Summary: In last month's Java theory and practice, columnist Brian Goetz reviewed the basic algorithms for garbage collection. This month, he goes a step further and examines how the 1.4.1 JVM actually handles garbage collection, including some of the new garbage collection options for multiprocessor systems.
Figure 1. Intergenerational references
Figure 2. 1.4.1 garbage collection options (courtesy of Folgmann IT-Consulting)
Last month, we looked at the classic garbage collection techniques of reference counting, copying, mark-sweep, and mark-compact. Each of these approaches has advantages and disadvantages in certain situations. For example, copying does well when a large proportion of objects are garbage, but does poorly with many long-lived objects (copying them repeatedly). Conversely, mark-compact does quite well with long-lived objects (copying them only once), but not so well with many short-lived objects. The technique used by the 1.2 and later JVMs, called generational garbage collection, combines these two techniques to get the best of both worlds, and as a bonus provides very low object allocation overhead.

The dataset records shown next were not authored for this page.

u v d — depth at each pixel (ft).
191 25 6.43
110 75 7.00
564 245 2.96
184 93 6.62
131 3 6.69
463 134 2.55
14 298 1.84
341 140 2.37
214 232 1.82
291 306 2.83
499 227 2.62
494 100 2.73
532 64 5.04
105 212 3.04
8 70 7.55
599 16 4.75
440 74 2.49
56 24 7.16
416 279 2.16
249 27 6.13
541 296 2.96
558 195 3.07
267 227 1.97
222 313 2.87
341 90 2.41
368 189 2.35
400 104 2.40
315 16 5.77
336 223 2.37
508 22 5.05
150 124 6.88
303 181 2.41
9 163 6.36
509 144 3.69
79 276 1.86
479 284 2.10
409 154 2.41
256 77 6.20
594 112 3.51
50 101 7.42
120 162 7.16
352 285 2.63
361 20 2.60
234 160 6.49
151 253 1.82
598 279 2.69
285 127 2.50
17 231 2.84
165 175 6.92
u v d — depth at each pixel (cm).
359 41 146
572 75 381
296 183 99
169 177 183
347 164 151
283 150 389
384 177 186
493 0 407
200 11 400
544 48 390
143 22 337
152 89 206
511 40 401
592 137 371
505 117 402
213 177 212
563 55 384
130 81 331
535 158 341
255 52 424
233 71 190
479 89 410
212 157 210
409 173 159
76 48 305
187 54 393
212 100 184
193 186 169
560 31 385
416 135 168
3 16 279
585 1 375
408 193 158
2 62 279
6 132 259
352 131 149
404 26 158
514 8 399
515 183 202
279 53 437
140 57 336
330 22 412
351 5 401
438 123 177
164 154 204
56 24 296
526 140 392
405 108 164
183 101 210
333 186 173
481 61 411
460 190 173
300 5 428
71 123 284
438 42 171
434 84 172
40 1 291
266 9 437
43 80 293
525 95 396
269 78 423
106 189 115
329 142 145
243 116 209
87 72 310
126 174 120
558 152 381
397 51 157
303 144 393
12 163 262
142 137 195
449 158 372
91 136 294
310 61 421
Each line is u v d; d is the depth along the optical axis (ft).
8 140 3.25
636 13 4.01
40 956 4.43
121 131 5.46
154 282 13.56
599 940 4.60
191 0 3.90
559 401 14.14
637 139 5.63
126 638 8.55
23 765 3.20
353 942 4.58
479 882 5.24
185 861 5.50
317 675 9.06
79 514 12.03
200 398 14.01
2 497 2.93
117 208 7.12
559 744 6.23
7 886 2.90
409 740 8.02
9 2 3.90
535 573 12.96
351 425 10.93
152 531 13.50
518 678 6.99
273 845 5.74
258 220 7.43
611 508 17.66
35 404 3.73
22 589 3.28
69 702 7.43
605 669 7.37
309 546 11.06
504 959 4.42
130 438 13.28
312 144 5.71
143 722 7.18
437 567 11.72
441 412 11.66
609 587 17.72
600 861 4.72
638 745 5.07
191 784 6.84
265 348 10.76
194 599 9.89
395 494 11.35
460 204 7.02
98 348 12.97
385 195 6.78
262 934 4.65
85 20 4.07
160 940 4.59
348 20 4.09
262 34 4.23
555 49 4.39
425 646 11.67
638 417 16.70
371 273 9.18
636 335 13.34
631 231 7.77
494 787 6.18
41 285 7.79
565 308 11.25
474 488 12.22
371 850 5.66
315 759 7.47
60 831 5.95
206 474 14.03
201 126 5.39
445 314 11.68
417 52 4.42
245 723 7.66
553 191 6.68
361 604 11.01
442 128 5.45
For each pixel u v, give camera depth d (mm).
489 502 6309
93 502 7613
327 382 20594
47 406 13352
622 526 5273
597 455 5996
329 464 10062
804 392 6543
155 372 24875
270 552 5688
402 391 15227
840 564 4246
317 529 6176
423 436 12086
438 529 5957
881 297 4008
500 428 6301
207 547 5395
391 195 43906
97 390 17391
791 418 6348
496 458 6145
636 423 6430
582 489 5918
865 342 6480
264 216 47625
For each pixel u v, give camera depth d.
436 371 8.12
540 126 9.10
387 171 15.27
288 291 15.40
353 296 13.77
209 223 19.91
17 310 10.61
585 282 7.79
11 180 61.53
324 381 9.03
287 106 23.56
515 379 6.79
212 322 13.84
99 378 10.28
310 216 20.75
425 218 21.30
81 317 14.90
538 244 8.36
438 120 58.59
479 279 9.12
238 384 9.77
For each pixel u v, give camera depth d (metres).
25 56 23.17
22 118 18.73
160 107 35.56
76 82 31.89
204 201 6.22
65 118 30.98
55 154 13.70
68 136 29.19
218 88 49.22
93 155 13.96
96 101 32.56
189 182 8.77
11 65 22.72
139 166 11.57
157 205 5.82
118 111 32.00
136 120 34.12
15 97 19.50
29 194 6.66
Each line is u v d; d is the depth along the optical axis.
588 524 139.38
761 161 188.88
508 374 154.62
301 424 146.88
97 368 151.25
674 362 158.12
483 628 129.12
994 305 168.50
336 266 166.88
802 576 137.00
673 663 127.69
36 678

In any application heap, some objects become garbage shortly after their creation, some survive for a long time and then become garbage, and others can remain live for the entirety of the program's run. Empirical studies have shown that for most object-oriented languages, the Java language included, the vast majority of objects -- as much as 98 percent, depending on your metric for object youth -- die young. One can measure an object's age in wall-clock seconds, in total bytes allocated by the memory management subsystem since the object was allocated, or the number of garbage collections since the object was allocated. But no matter how you measure, the studies show the same thing -- most objects die young. The fact that most objects die young has significance for the choice of collector. In particular, copying collectors perform quite well when the majority of objects die young, since copying collectors do not visit dead objects at all; they simply copy the live objects to another heap region, then reclaim the whole of the remaining space in one fell swoop.
Of the objects that survive past their first collection, a significant portion of those will become long-lived or permanent. The various garbage collection strategies perform very differently depending on the mix of short-lived and long-lived objects. Copying collectors work very well when most objects die young, because objects that die young never need to be copied at all. However, the copying collector deals poorly with long-lived objects, repeatedly copying them back and forth from one semi-space to another. Conversely, mark-compact collectors do very well with long-lived objects, because long-lived objects tend to accumulate at the bottom of the heap and then do not need to be copied again. Mark-sweep and mark-compact collectors, however, expend considerably more effort examining dead objects, because they must examine every object in the heap during the sweep phase.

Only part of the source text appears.